* _Page extract_:
:::

Nadaraya-Watson Kernel Regression

Why This Matters

Given paired observations $(X_i, Y_i)$, estimating $m(x) = \mathbb{E}[Y \mid X = x]$ without a parametric form is the prototype problem of nonparametric regression. The Nadaraya-Watson estimator does this in the cleanest possible way: it returns a weighted average of the labels $Y_i$, with weights given by how close $X_i$ is to the query point $x$ under a kernel $K$ and bandwidth $h$.

The reason it earns its own page on a site that already covers k-NN: NW is the continuous-bandwidth analogue. k-NN uses a hard top-$k$ window with uniform weights inside the window. NW uses a soft window with weights that decay smoothly with distance. The two share the same bias-variance structure but NW has cleaner asymptotic formulas, an explicit minimum-bandwidth rate, and a clean view of where local methods fail (boundaries, sparse regions).

NW is also the cleanest stepping stone to local polynomial regression and to attention. ESL 2nd ed. §6.1 (pp. 192-194) starts with NW for exactly this reason: it makes the bias-variance tradeoff in regression visually obvious, and it sets up the modification (local linear fit) that fixes NW's failure mode. Modern transformer attention is, mathematically, a learned-kernel NW estimator with $x$ replaced by an embedding; see attention as kernel regression.

:::

* _Written task 1_:
Reproduce the portion of the Nadaraya-Watson page that opens with the words containing "Given paired observations" and closes with "and bandwidth $h$.".

* _Given records_:
:::

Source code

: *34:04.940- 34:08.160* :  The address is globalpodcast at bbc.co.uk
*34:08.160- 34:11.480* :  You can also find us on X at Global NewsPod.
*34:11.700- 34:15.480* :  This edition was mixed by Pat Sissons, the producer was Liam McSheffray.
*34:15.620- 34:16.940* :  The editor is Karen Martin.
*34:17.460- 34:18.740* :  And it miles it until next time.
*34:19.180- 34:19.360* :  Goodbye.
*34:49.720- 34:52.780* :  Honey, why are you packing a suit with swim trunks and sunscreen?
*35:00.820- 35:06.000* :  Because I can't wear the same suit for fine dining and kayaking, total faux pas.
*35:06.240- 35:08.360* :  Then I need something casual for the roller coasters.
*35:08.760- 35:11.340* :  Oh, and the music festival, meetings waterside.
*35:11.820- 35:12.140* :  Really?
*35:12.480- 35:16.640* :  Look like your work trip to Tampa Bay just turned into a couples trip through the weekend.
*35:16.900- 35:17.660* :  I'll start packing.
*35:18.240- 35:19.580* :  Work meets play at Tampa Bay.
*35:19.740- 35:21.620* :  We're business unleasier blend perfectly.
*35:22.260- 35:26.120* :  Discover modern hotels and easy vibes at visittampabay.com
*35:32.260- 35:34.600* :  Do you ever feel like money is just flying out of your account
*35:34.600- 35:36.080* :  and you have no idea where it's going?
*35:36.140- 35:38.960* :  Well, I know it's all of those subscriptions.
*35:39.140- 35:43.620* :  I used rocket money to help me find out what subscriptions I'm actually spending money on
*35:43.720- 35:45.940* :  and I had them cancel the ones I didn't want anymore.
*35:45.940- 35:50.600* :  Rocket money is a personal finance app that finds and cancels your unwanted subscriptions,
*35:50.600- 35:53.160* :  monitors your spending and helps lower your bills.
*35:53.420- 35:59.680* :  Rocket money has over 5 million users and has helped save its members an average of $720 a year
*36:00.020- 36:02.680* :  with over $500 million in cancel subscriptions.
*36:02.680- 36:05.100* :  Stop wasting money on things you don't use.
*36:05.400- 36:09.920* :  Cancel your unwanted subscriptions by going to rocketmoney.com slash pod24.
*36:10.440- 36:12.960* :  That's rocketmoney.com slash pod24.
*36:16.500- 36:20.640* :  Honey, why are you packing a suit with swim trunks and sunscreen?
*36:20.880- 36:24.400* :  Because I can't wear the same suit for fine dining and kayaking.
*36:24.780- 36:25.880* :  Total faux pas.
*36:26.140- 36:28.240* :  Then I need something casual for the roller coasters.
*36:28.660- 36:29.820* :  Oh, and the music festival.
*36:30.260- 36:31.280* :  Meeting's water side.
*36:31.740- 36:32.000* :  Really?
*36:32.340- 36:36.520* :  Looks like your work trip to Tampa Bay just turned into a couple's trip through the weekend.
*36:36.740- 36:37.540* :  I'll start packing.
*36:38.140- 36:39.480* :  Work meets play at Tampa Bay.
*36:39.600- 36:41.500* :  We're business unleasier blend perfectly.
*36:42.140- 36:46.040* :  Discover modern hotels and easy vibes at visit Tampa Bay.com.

:::

* _Written task 2_:
Rewrite the part of the listing that opens with the line containing "globalpodcast at bbc.co.uk" and closes with the line containing "festival, meetings waterside.", substituting "blazer" for each "suit" and changing nothing else. Return only those lines.

* _Written reply 1_:
Given paired observations $(X_i, Y_i)$, estimating $m(x) = \mathbb{E}[Y \mid X = x]$ without a parametric form is the prototype problem of nonparametric regression. The Nadaraya-Watson estimator does this in the cleanest possible way: it returns a weighted average of the labels $Y_i$, with weights given by how close $X_i$ is to the query point $x$ under a kernel $K$ and bandwidth $h$.

* _Written reply 2_:
: *34:04.940- 34:08.160* :  The address is globalpodcast at bbc.co.uk
*34:08.160- 34:11.480* :  You can also find us on X at Global NewsPod.
*34:11.700- 34:15.480* :  This edition was mixed by Pat Sissons, the producer was Liam McSheffray.
*34:15.620- 34:16.940* :  The editor is Karen Martin.
*34:17.460- 34:18.740* :  And it miles it until next time.
*34:19.180- 34:19.360* :  Goodbye.
*34:49.720- 34:52.780* :  Honey, why are you packing a blazer with swim trunks and sunscreen?
*35:00.820- 35:06.000* :  Because I can't wear the same blazer for fine dining and kayaking, total faux pas.
*35:06.240- 35:08.360* :  Then I need something casual for the roller coasters.
*35:08.760- 35:11.340* :  Oh, and the music festival, meetings waterside.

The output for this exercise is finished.